▶ **AIM OF THE TASK**
Copy the listing exactly; drop the pictures.

▶ **RECORDED INFORMATION**
──────────

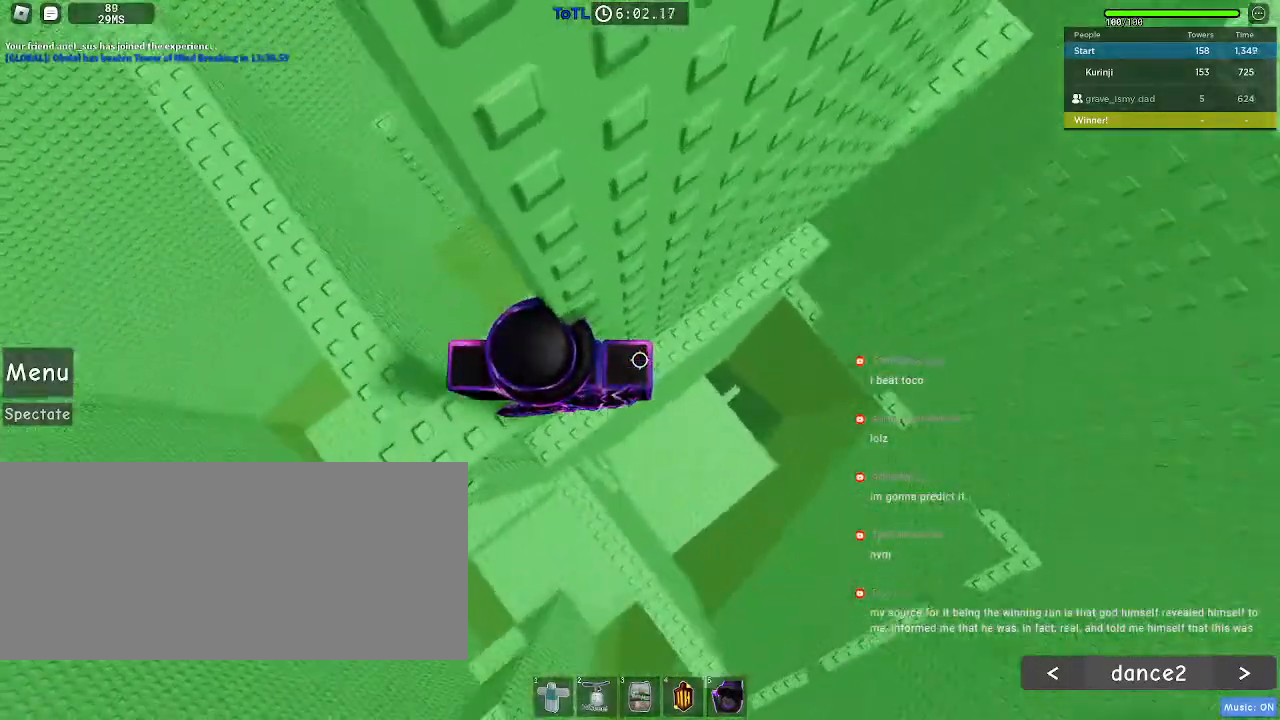
{"keys": ["d", "space"], "mouse": [], "events": [[117, "d", "down"], [234, "space", "down"]]}
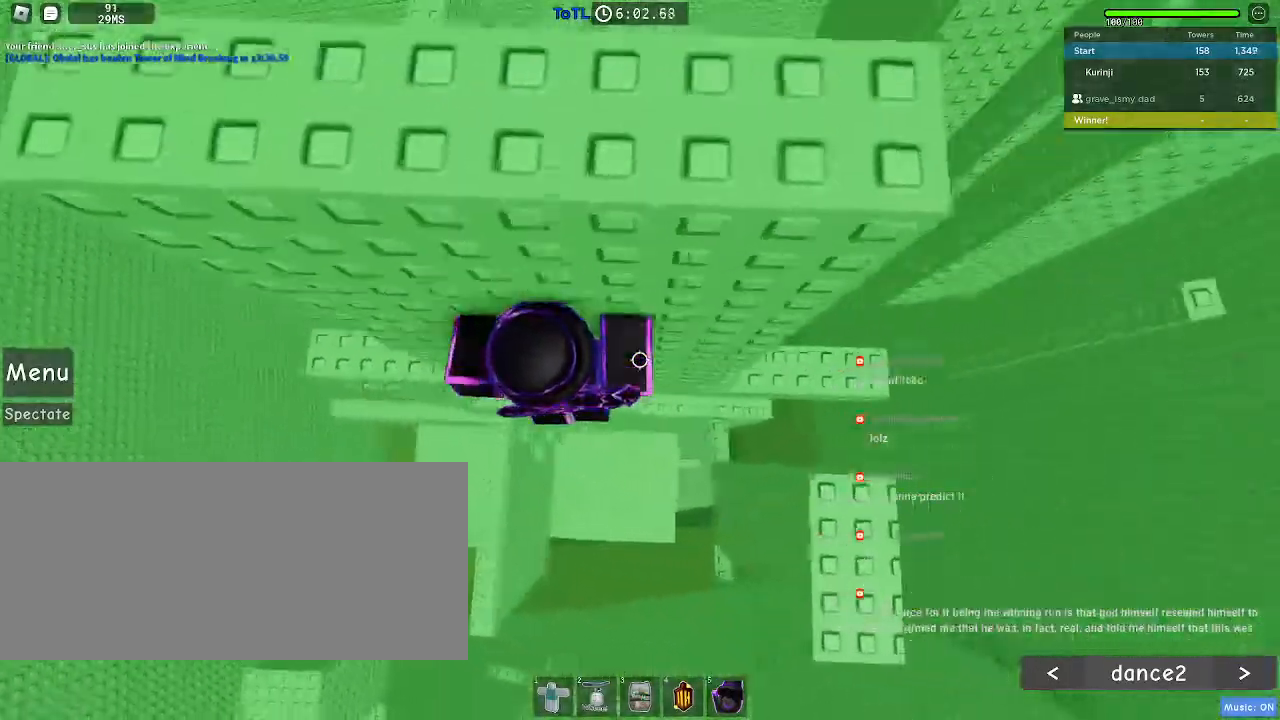
{"keys": [], "mouse": [], "events": [[450, "d", "up"], [450, "space", "up"]]}
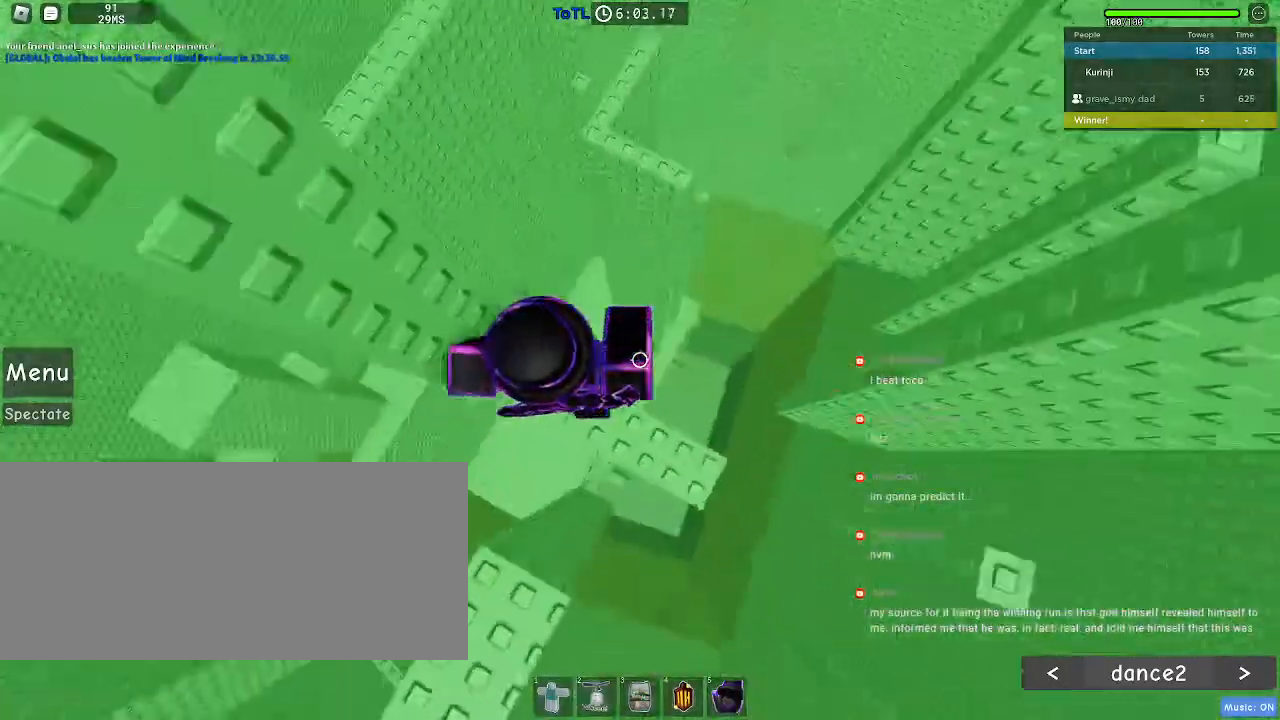
{"keys": ["d"], "mouse": [], "events": [[434, "d", "down"]]}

──────────

▶ **RESPONSE BOX**
{"keys": ["d", "space"], "mouse": [], "events": [[117, "d", "down"], [234, "space", "down"]]}
{"keys": [], "mouse": [], "events": [[450, "d", "up"], [450, "space", "up"]]}
{"keys": ["d"], "mouse": [], "events": [[434, "d", "down"]]}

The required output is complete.